Exercise goal:
Go through the entries below and pick out every line with "font".

Material for the task:
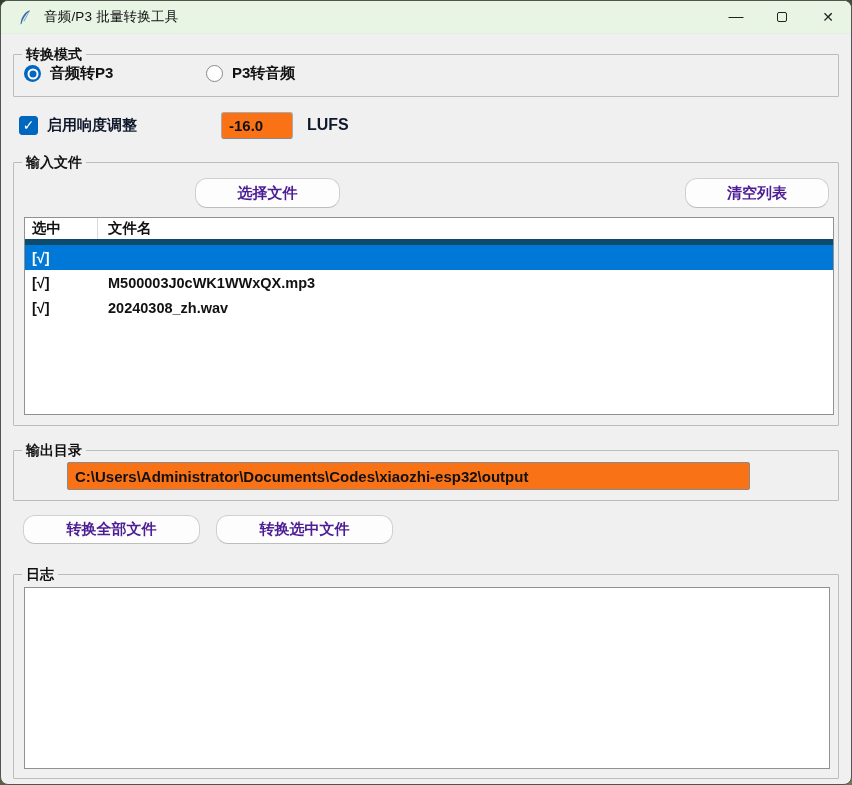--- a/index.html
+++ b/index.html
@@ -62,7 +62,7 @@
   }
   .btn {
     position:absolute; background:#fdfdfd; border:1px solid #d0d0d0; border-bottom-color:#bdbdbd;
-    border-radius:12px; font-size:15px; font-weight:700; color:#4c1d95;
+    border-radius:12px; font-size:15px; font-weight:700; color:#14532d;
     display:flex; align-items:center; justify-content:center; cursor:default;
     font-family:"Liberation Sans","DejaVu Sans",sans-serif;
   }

Solution:
-    border-radius:12px; font-size:15px; font-weight:700; color:#4c1d95;
+    border-radius:12px; font-size:15px; font-weight:700; color:#14532d;
     font-family:"Liberation Sans","DejaVu Sans",sans-serif;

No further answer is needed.